Va. Tech Survivor: God uppermost in my mind during gunman’s rampage

By Jean Denton
Catholic News Service

ROANOKE, Va. (CNS) — Derek O’Dell has a lot of stories to tell as a survivor of the nightmare shootings at Virginia Tech in Blacksburg April 16.

A fundamental one is that his faith in God was foremost in his consciousness from the first moment the shooter, Seung-Hui Cho, entered the Norris Hall classroom where sophomore O’Dell was in German class.

He said his faith was with him “just about the whole time” as Cho fired on O’Dell and his classmates. When the shooter left the room, O’Dell, who had been shot in the arm, and another student barricaded the door against his possible return. Indeed, after more shots were heard outside, Cho came back to their classroom and tried to force his way in.

“When I was holding the door I was praying to God that we — all of us in the class — would survive,” O’Dell recalled a few days after the tragedy. “I felt like God really answered my prayers. I found out today (four days later) that four more people from our class survived who I thought had died. It was truly a miracle.”

O’Dell, 20, a lifelong parishioner of Our Lady of Nazareth Church in Roanoke, said that most of the students in his introductory German class had become good friends.

In the immediate aftermath of the shooting when police arrived to hustle survivors out of the building, O’Dell said, “I thought maybe only about four of us made it.” It turned out that in a class of about 20 students, only five in his classroom, including his professor, died in the massacre.

Of the horrific moments in the classroom, O’Dell remembered he was aware of God’s presence “in the midst of all of it.”

“I can’t even remember all that I did,” he told The Catholic Virginian, newspaper of the Richmond Diocese. “It was like an angel or God guiding me when I was barricading the door,” he added about an act that surely saved lives.

“I’ve always been a pretty strong Catholic,” O’Dell explained, saying he regularly attends Sunday Mass at Memorial Chapel on campus. He said he always knew his faith would play an important role in his adult life “but never thought it would be in this context.”

O’Dell provided one of the first faces of the tragedy in the media as he appeared on worldwide television coverage, his injured arm in a sling, and gave his eyewitness account of events in his classroom only a few hours after it happened.

Over the next several days he would be interviewed numerous times by the national media as the phones continually rang at his family’s Roanoke home. But he was not bothered by the attention.

“Actually, the media helps,” he explained.

“I get to tell the story over and over. But the people who died, they can’t tell their story. I can try, but I can’t ever do them justice,” he said quietly.

He noted that he “definitely saw acts of heroism,” including the police who he said had to shoot chains Cho used to lock the doors “all the while protecting us while trying to get us out.” He added that he believed his professor tried to stop the shooter when he first entered their classroom, “but he just got shot too quickly, I guess.”

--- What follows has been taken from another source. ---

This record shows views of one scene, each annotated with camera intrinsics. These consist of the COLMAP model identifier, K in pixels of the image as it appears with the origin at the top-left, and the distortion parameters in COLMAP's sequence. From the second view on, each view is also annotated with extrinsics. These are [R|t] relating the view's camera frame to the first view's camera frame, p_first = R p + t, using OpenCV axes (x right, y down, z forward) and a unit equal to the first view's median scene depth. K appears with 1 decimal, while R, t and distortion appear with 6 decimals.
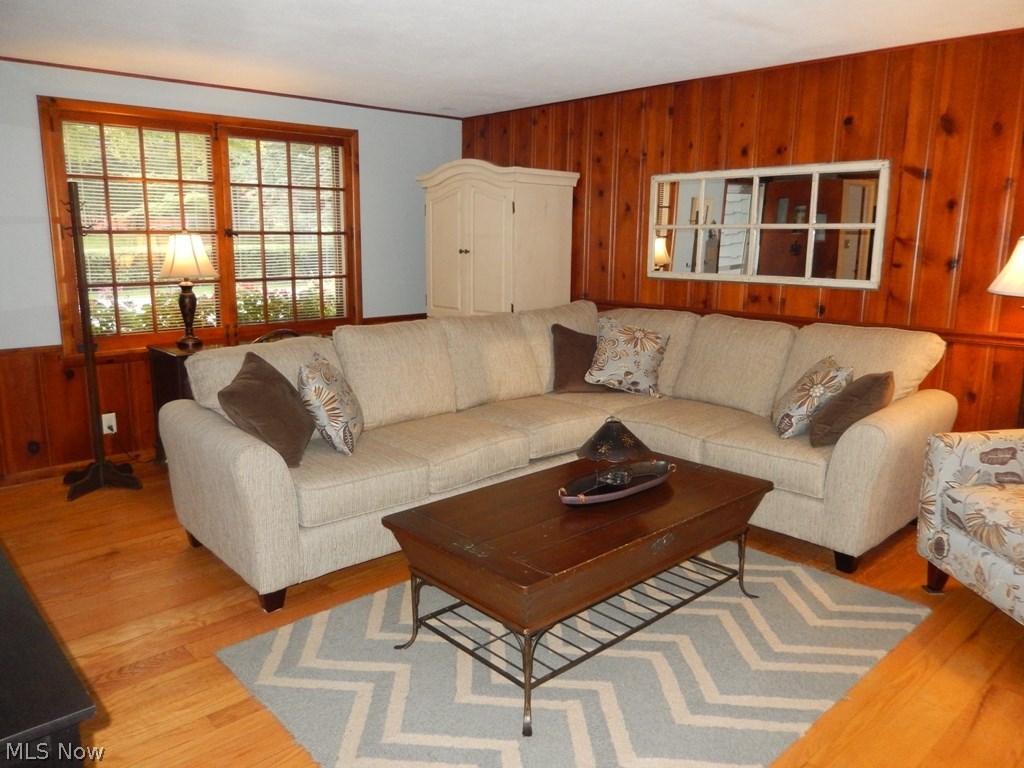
lens RADIAL K [[769.3, 0, 512.0], [0, 769.3, 384.0], [0, 0, 1]] dist [0.005532, -0.001783]
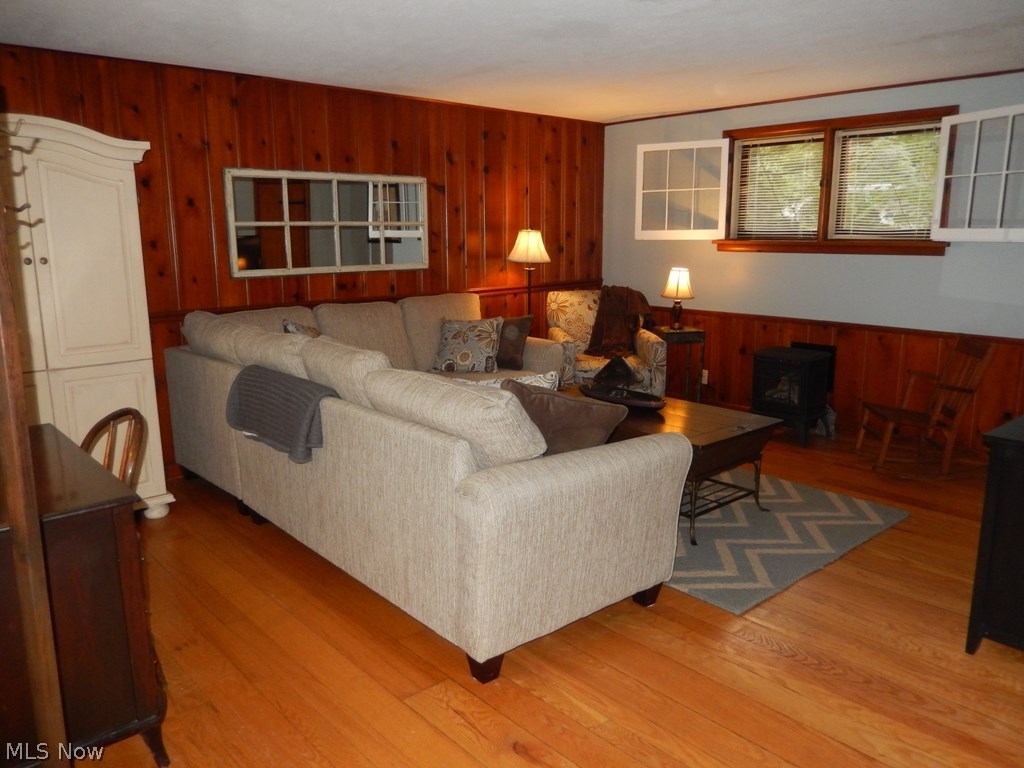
lens RADIAL K [[769.3, 0, 512.0], [0, 769.3, 384.0], [0, 0, 1]] dist [0.005532, -0.001783]
pose [[0.019248, -0.200534, 0.979498, -0.835995], [0.197785, 0.961082, 0.192877, -0.142265], [-0.980056, 0.190017, 0.058161, 0.709373]]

Shortly after his parents retrieved him from campus, O’Dell and his mother, JoAnn Hawley, talked with their pastor at Our Lady of Nazareth, Msgr. Joseph Lehman.

One thing from the conversation that stayed with him, he pointed out, was that “Father Joe said to leave the killer’s actions as a mystery of faith. I want to do that.”

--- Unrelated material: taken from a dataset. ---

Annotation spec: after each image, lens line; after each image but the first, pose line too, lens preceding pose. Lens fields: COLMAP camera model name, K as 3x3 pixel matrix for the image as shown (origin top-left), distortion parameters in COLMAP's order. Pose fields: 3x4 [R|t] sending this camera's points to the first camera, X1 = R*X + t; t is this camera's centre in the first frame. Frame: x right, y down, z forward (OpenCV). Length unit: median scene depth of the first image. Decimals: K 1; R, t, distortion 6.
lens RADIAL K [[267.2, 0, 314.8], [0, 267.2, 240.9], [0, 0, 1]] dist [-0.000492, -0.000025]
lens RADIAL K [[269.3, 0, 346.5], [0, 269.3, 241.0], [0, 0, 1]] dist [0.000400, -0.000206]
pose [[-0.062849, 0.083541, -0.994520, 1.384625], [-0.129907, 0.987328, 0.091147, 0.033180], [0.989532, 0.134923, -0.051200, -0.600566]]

Regarding the killer, “I did forgive him,” O’Dell continued, explaining, “I figured he just snapped. But later after hearing he sent all that stuff to the TV network and planned it — now it’s harder to forgive.”

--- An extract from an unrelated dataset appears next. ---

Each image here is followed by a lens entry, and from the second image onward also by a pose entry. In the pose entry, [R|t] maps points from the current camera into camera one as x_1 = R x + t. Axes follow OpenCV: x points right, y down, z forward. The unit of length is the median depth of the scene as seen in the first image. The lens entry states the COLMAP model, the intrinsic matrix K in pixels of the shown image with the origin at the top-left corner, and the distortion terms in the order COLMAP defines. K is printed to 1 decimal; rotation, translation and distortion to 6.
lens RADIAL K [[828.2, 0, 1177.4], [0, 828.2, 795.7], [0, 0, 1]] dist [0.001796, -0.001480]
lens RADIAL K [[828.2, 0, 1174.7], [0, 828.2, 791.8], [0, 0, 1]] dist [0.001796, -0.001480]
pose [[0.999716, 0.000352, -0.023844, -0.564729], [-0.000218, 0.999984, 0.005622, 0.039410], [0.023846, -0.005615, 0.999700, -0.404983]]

Cho sent a package to NBC News that included a video he made and his hate-filled written ramblings.

“I’ll try to continue to pray and try to forgive, but it definitely will be a long journey,” said O’Dell.

Roger O’Dell, his father, said the messages of love and caring that the family received in the hours and days after his son’s ordeal came from all over the world and were uplifting to the family.

He said he thinks having a large network of support “comes with being part of a spiritually-based community.” Being a family “based on love and forgiveness, not anger and hatred” has helped them deal with the experience, he added.